L'accrochage avec Tsunoda a coûté "15 à 20 points d'appui" à Piastri
Oscar Piastri et McLaren révèlent que la monoplace de l'Australien a été endommagée dans son accrochage avec Yuki Tsunoda.
Au Grand Prix de Mexico, pendant que Lando Norris remontait de la 17e place au départ à la cinquième à l'arrivée, Oscar Piastri franchissait la ligne d'arrivée huitième en étant parti septième. L'Australien occupait pourtant la sixième position en début d'épreuve, et il était encore septième après le drapeau rouge, mais sa bataille avec Yuki Tsunoda lui a alors coûté cher : deux contacts ont eu lieu entre les deux monoplaces.
Il y a d'abord eu une légère touchette entre la roue avant de l'AlphaTauri, à l'intérieur du virage 2, et la roue arrière de la McLaren ; ensuite un accrochage plus conséquent entre la roue avant de la McLaren et la roue arrière de l'AlphaTauri, qui tentait de faire l'extérieur au premier virage. Aucune sanction n'a été donnée par les commissaires de course, qui ont estimé qu'aucun des deux pilotes n'était majoritairement responsable de l'incident.
Tsunoda est parti en tête-à-queue et a perdu toute chance de points, tandis que Piastri a pu continuer avec une monoplace endommagée mais s'est promptement effacé devant la chevauchée fantastique de son coéquipier Norris, qui avait réalisé cinq dépassements en dix tours.
"Il y a eu de belles manœuvres", commente Piastri sur sa lutte avec le Japonais. "Je pense que c'était une bataille acharnée. À la fin, je ne suis pas vraiment sûr de ce qui s'est passé, je freinais juste et nos roues se sont touchées. Il n'y a rien de plus à dire. J'avais des dégâts à ce stade. Lando était très rapide par rapport à tout le monde, alors ça n'avait pas de sens d'essayer de se battre. Et au final, ça a permis à Lando de gagner deux places de plus. Alors ça s'est bien terminé pour l'écurie."
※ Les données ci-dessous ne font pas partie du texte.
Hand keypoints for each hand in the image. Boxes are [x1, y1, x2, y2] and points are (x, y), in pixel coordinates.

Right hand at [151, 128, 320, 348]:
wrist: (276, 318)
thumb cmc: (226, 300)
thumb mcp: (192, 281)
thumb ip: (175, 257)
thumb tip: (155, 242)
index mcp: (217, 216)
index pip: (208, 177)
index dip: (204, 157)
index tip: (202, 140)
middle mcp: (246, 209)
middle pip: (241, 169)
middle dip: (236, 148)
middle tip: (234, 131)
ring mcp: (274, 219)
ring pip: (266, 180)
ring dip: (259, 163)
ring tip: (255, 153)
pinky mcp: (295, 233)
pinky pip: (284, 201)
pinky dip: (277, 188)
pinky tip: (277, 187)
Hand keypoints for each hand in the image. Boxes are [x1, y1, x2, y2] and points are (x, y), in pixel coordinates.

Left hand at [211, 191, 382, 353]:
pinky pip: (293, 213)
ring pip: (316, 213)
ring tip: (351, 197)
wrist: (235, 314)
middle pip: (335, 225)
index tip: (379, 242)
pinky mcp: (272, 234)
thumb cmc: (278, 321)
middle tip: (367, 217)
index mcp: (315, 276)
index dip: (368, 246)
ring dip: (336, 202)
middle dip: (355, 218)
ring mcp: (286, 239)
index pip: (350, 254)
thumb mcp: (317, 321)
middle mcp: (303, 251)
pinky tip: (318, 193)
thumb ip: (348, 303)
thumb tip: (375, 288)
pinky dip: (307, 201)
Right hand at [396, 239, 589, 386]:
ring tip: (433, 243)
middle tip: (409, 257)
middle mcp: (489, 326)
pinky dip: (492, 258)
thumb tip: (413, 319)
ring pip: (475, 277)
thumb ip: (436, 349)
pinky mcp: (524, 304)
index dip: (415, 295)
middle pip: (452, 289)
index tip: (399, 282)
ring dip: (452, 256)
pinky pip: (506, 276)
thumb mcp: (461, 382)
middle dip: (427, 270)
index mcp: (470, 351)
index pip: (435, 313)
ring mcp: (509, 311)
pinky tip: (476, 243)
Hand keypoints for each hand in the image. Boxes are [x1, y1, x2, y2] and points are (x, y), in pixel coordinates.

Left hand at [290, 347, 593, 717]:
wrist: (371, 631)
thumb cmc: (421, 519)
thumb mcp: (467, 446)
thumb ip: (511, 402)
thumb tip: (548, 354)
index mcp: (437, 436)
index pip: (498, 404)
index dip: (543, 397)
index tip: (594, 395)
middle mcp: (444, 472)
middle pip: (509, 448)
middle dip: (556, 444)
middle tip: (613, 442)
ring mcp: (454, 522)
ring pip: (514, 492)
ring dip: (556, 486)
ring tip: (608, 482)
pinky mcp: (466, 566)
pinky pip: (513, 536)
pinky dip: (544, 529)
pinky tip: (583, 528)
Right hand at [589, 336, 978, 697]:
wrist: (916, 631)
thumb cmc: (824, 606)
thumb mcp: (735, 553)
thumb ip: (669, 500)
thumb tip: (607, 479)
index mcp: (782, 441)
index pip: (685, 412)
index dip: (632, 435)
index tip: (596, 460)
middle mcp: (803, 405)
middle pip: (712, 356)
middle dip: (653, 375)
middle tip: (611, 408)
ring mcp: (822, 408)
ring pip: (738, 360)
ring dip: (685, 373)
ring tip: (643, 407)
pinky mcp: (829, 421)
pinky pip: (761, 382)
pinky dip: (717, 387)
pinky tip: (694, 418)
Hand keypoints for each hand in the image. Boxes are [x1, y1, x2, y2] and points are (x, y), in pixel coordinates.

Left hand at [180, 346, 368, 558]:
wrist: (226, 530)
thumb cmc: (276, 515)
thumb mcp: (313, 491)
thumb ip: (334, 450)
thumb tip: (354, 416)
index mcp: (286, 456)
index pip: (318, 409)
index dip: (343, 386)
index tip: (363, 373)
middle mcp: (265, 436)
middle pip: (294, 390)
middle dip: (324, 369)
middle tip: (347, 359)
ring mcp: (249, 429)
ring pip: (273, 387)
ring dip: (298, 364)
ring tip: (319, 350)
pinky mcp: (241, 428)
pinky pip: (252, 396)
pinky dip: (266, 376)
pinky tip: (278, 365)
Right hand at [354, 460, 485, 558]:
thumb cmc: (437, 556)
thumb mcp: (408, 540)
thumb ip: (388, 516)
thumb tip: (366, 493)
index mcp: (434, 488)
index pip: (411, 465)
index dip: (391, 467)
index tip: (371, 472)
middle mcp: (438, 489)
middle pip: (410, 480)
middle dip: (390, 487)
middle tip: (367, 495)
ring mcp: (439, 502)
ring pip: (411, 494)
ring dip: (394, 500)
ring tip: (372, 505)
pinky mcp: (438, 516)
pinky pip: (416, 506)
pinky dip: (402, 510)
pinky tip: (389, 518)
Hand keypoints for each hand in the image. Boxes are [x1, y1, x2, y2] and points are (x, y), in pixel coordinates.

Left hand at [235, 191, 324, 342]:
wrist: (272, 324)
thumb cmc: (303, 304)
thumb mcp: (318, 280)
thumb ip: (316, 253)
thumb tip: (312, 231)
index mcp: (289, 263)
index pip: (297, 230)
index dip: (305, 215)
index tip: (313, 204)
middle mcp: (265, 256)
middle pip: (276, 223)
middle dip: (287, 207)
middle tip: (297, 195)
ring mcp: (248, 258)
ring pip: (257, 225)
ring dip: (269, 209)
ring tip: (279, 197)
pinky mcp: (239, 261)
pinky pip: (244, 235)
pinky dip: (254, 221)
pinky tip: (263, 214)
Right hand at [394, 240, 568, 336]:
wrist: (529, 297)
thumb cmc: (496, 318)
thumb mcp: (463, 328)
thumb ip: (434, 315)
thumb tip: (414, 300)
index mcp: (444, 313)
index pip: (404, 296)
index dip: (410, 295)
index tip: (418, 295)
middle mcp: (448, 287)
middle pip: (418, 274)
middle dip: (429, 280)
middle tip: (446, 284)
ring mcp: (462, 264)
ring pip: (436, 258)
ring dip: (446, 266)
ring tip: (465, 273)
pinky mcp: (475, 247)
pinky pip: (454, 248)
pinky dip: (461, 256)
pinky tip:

Oscar Piastri (McLaren) a dû s'effacer devant son coéquipier Lando Norris
Lors des 22 tours qui ont suivi cette collision, Piastri était en moyenne 0"570 plus lent que Norris par tour, et ce n'était manifestement pas qu'une question de dégâts : "La gestion des pneus reste un facteur, assurément. Bien sûr, les dégâts n'ont pas aidé, et bien sûr, je bataillais très fort avec Yuki, ce qui n'aidait pas non plus. Mais ça reste quelque chose à essayer d'améliorer."
"Du côté d'Oscar, avec le contact, nous avons perdu 15 à 20 points d'appui", confirme le directeur d'équipe Andrea Stella. "Sur un tel circuit, ce sont trois ou quatre dixièmes, alors c'était un peu dommage. En même temps, les pneus d'Oscar étaient plus usés que ceux de Lando. C'est similaire à ce que l'on a vu à Austin lors du sprint. Oscar avait des pneus plus dégradés, et on dirait que cela fait une assez grande différence. Alors la pression monte ; il faut gérer, il faut utiliser la batterie pour défendre, et c'est un cercle vicieux où l'on peine à trouver le rythme."
Cette huitième place est en tout cas le pire résultat de Piastri sous le drapeau à damier depuis le Grand Prix des Pays-Bas, au retour de la trêve estivale, alors que la McLaren est très en verve depuis l'apparition d'évolutions majeures au début de l'été. "Avec le rythme que l'on a dans notre voiture désormais, je ne pense pas vraiment qu'il y ait de quoi fanfaronner. On en veut encore et toujours davantage", conclut le jeune loup.